Marine electronics equipment is becoming ever more sophisticated. care is needed to ensure that cables are not the weak point in its performance.
Just over a year ago, in a slight departure from its core business, Seatronics set up a cable-moulding facility at its base in Houston. Sales manager Mark Teles explains the thinking behind the move, which it seems was inspired, as the company is now doubling its moulding capacity.
According to Teles, the unit was established for a combination of reasons. “First, we saw an opportunity to save money: our spend on cable repair and maintenance was approaching $140,000 per year. We were also getting more calls from clients wanting customised cables, often at very short notice, to enable them to combine different items of electronic equipment for specific tasks. But perhaps the most important factor was our concern about the quality of the cables occasionally supplied with the marine electronics equipment that we rent or sell.”
Teles believes that it does not makes sense to send out a sophisticated and often expensive item of imaging or survey equipment with an inherent weak point: the cabling that constitutes its lifeline by providing power, control and the ability to transfer data to the surface. “You hear reports of critical and costly survey operations being suspended while waiting for replacement cables to be sent offshore,” he says. “It is a potential problem that costs so little to avoid.”
Quality is therefore the keynote for Seatronics’ cable-moulding facility. It comes through in the design, development and testing of the moulds, almost all of which is done in-house. The company has also investigated the formulation of the primers and the moulding resins with their manufacturers to optimise them for this particular application. You get a sense of quality in the written procedures that describe the way individual cables are made up, and, not least, in the rigour of the quality control process to which every piece of work is subjected.
As well as the quality ethic, Seatronics has quickly forged a reputation for the compact nature of its mouldings. This is a great advantage when, for example, connecting up equipment on board a small, complex remotely operated vehicle. And it is not trivial to design a compact moulding that does not leak at 3700 m plus in the Gulf of Mexico.

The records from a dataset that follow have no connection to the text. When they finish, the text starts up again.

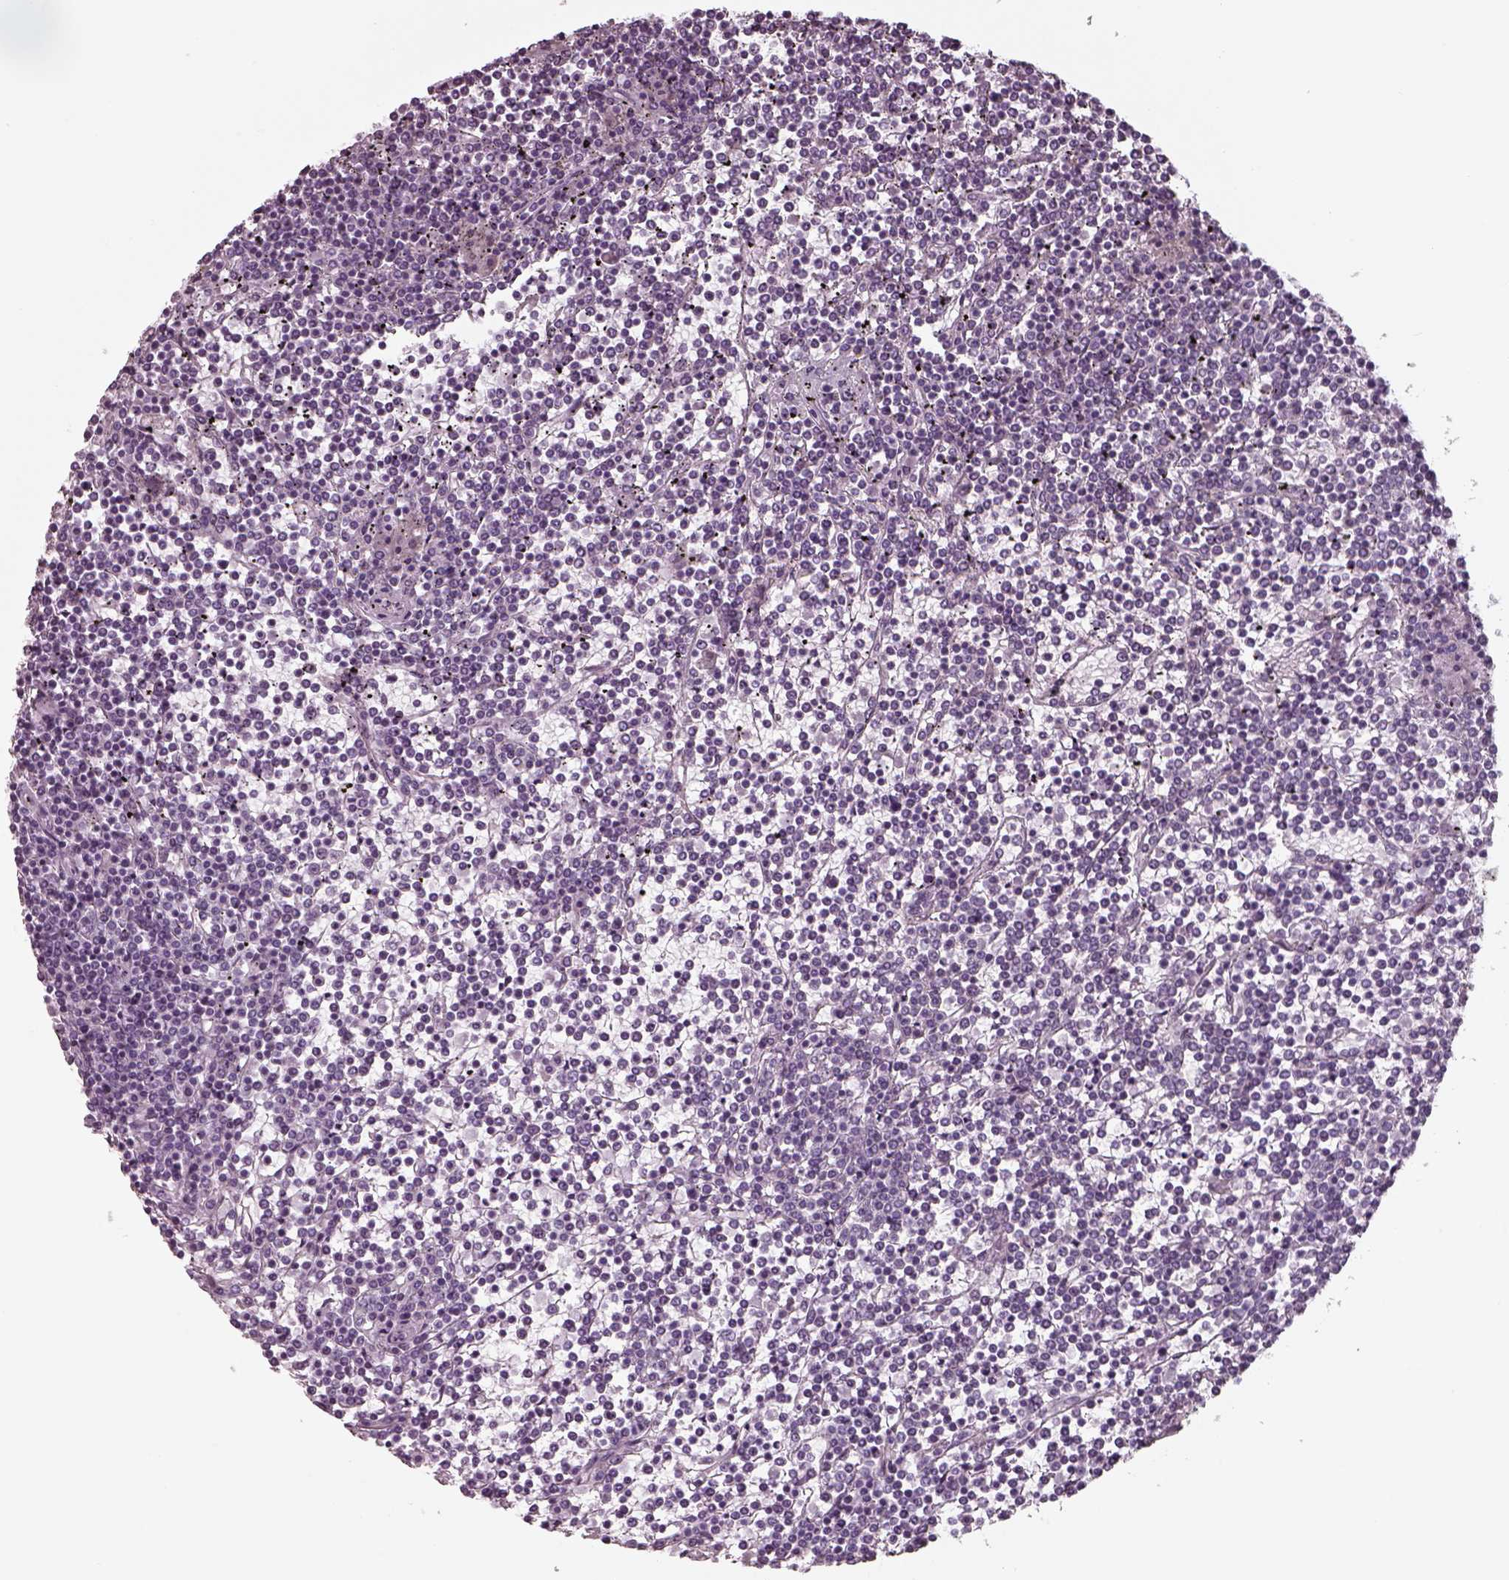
{"staining": {"intensity": "negative", "quantity": "none", "location": "none"}, "tissue": "lymphoma", "cell_type": "Tumor cells", "image_type": "cancer", "snomed": [{"axis": "morphology", "description": "Malignant lymphoma, non-Hodgkin's type, Low grade"}, {"axis": "topography", "description": "Spleen"}], "caption": "A micrograph of human low-grade malignant lymphoma, non-Hodgkin's type is negative for staining in tumor cells.", "gene": "SEPTIN14", "patient": {"sex": "female", "age": 19}}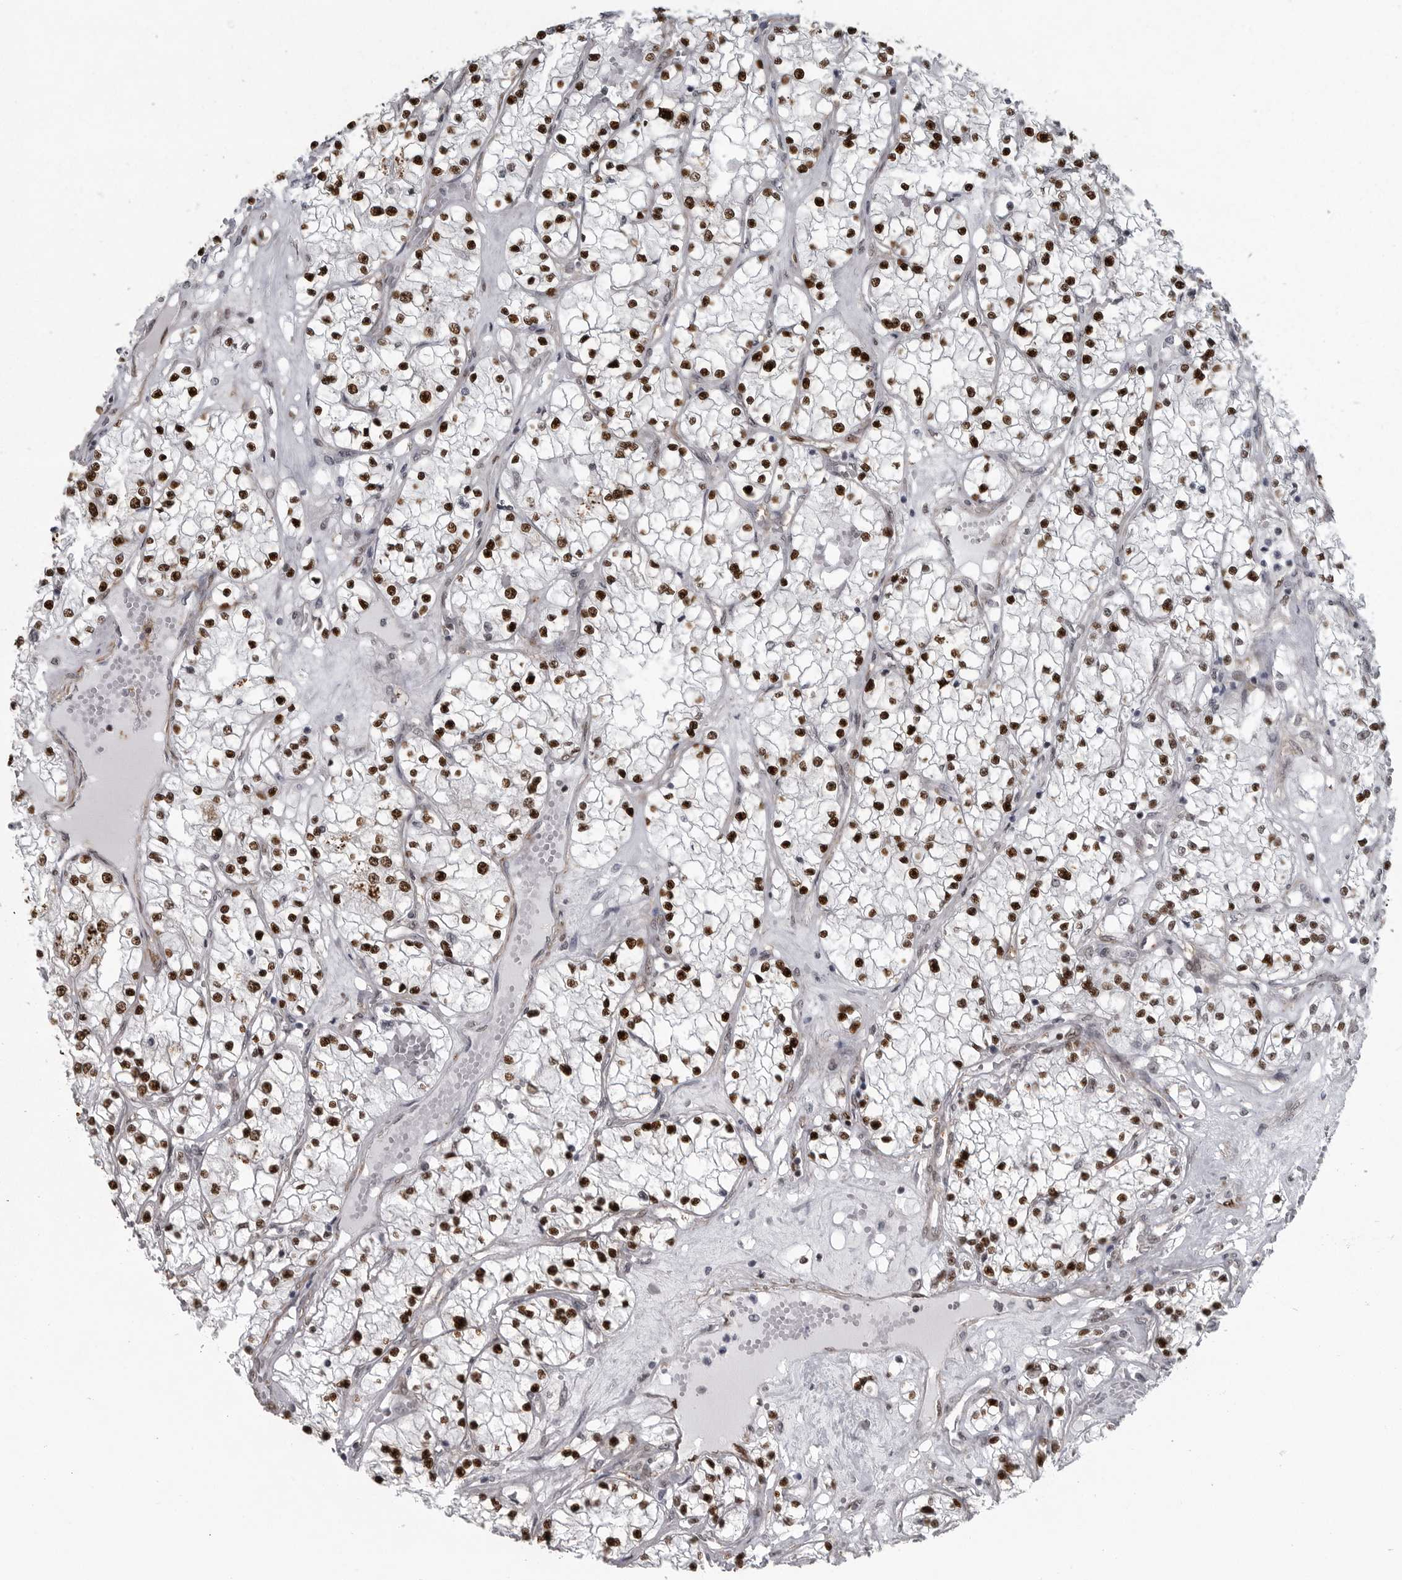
{"staining": {"intensity": "strong", "quantity": ">75%", "location": "nuclear"}, "tissue": "renal cancer", "cell_type": "Tumor cells", "image_type": "cancer", "snomed": [{"axis": "morphology", "description": "Normal tissue, NOS"}, {"axis": "morphology", "description": "Adenocarcinoma, NOS"}, {"axis": "topography", "description": "Kidney"}], "caption": "Immunohistochemical staining of human renal cancer (adenocarcinoma) exhibits high levels of strong nuclear staining in about >75% of tumor cells.", "gene": "HMGN3", "patient": {"sex": "male", "age": 68}}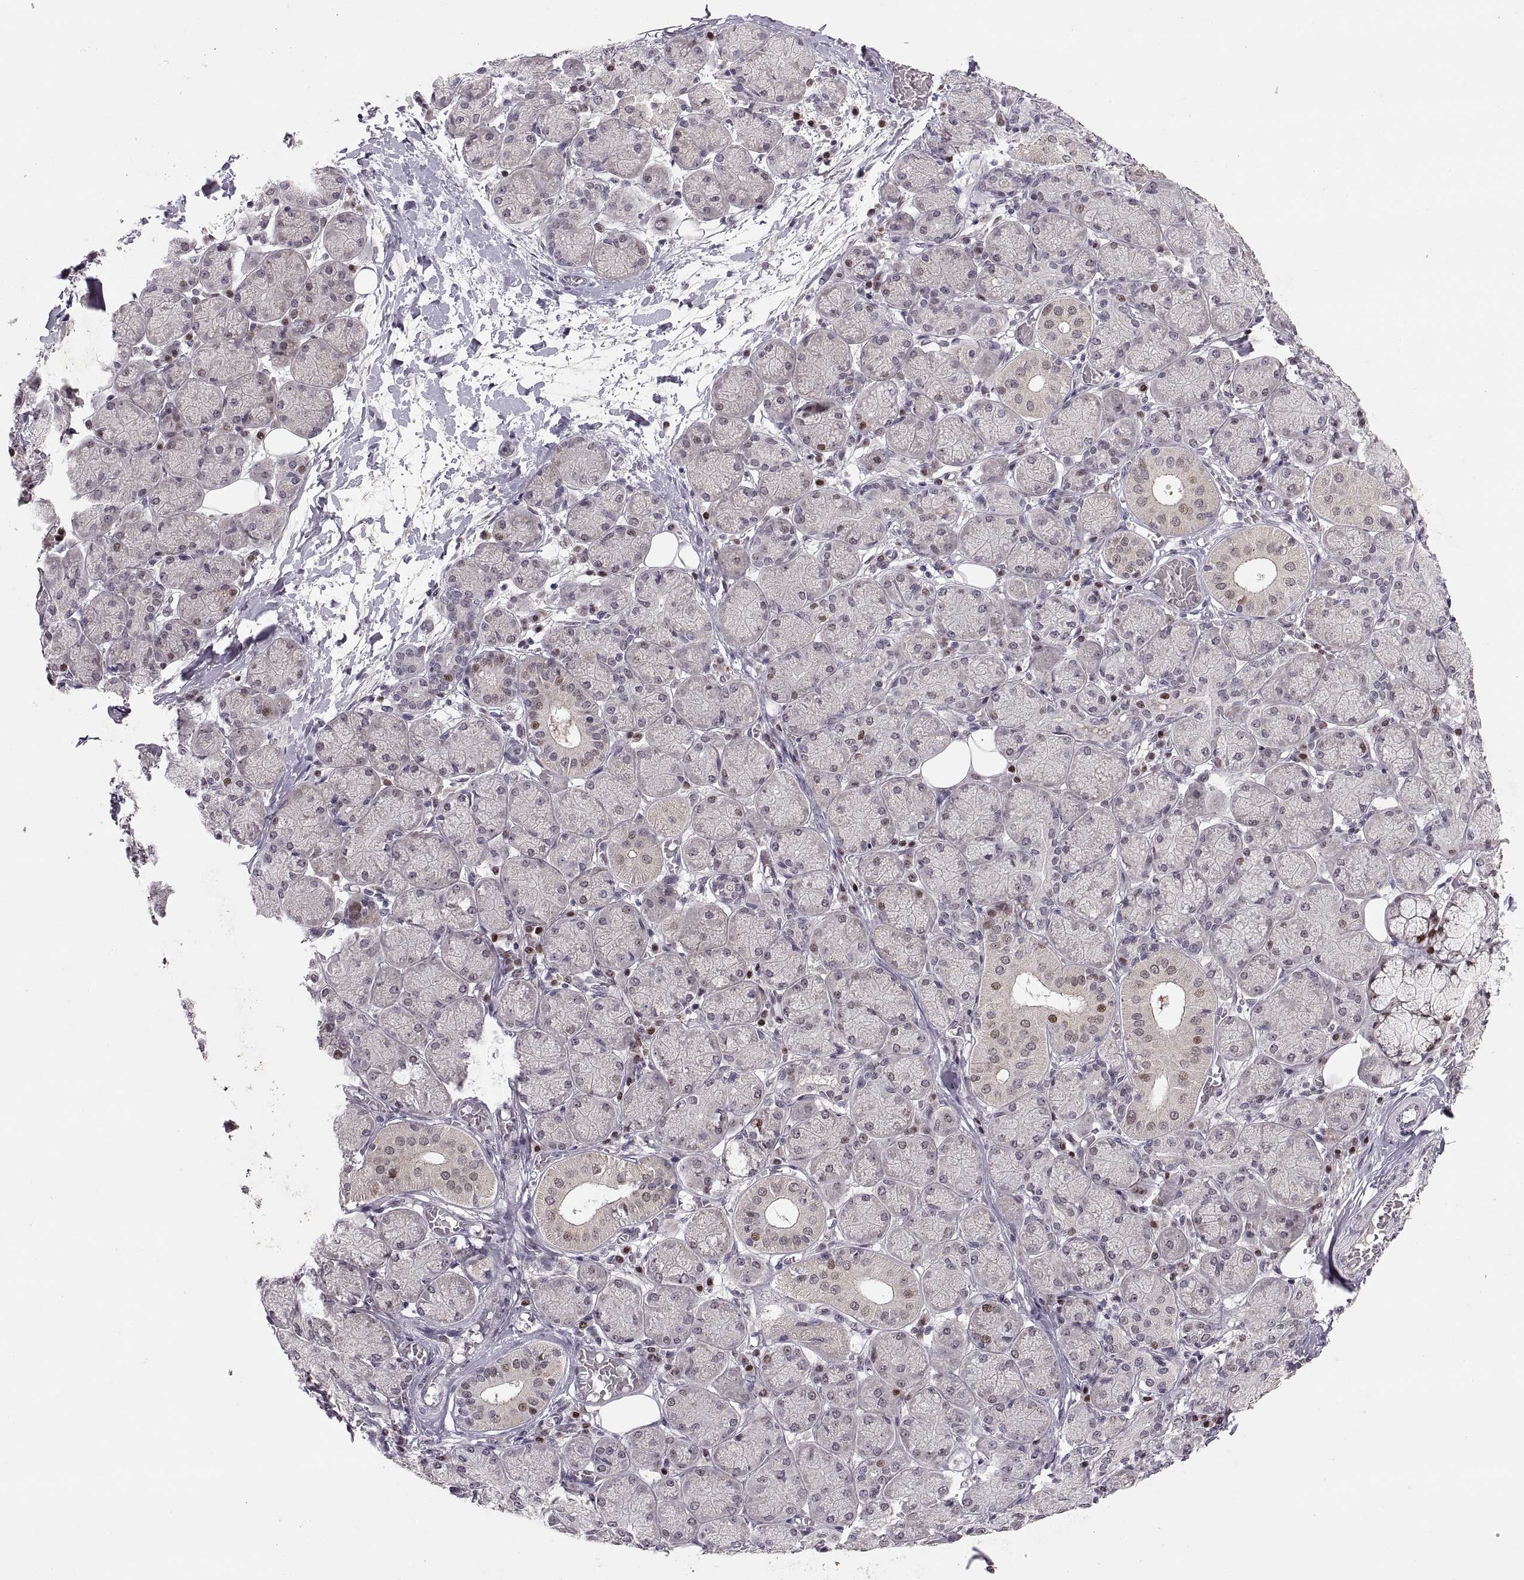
{"staining": {"intensity": "strong", "quantity": "<25%", "location": "nuclear"}, "tissue": "salivary gland", "cell_type": "Glandular cells", "image_type": "normal", "snomed": [{"axis": "morphology", "description": "Normal tissue, NOS"}, {"axis": "topography", "description": "Salivary gland"}, {"axis": "topography", "description": "Peripheral nerve tissue"}], "caption": "Approximately <25% of glandular cells in normal salivary gland exhibit strong nuclear protein staining as visualized by brown immunohistochemical staining.", "gene": "SNAI1", "patient": {"sex": "female", "age": 24}}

Having a superior cable-moulding facility in-house and being able to respond to customers’ requests for individual cables, often within 24 hours or less, has meant a rapid rise in third-party business. Major remotely operated vehicle companies, equipment manufacturers, oceanographic surveyors and service companies have begun to view Seatronics as valuable point of contact when they have critical cabling requirements. Incidentally, the facility has also resulted in Seatronics becoming the main representative for Burton connectors in the Gulf of Mexico, and possibly in Singapore and Abu Dhabi in the future.
“It has been satisfying to see the new cable-moulding business take off in the way that it has,” says Teles. “We have established a capability that is highly complementary to Seatronics’ main offering and adds significant value to our customers’ operations.”
Cable moulding
Adding connectors to multi-core cable (or simply splicing or dividing it) is routine. The challenge, when dealing with cable that is going to be used subsea, comes in reinstating the plastic sheath that protects against the hostile, high-pressure environment. This is done by priming the conductors with special adhesion promoters, placing them in a mould and introducing either a neoprene or a two-part polyurethane resin. The aim is to create a divide, splice or connector that has the same resilience as the main cable run.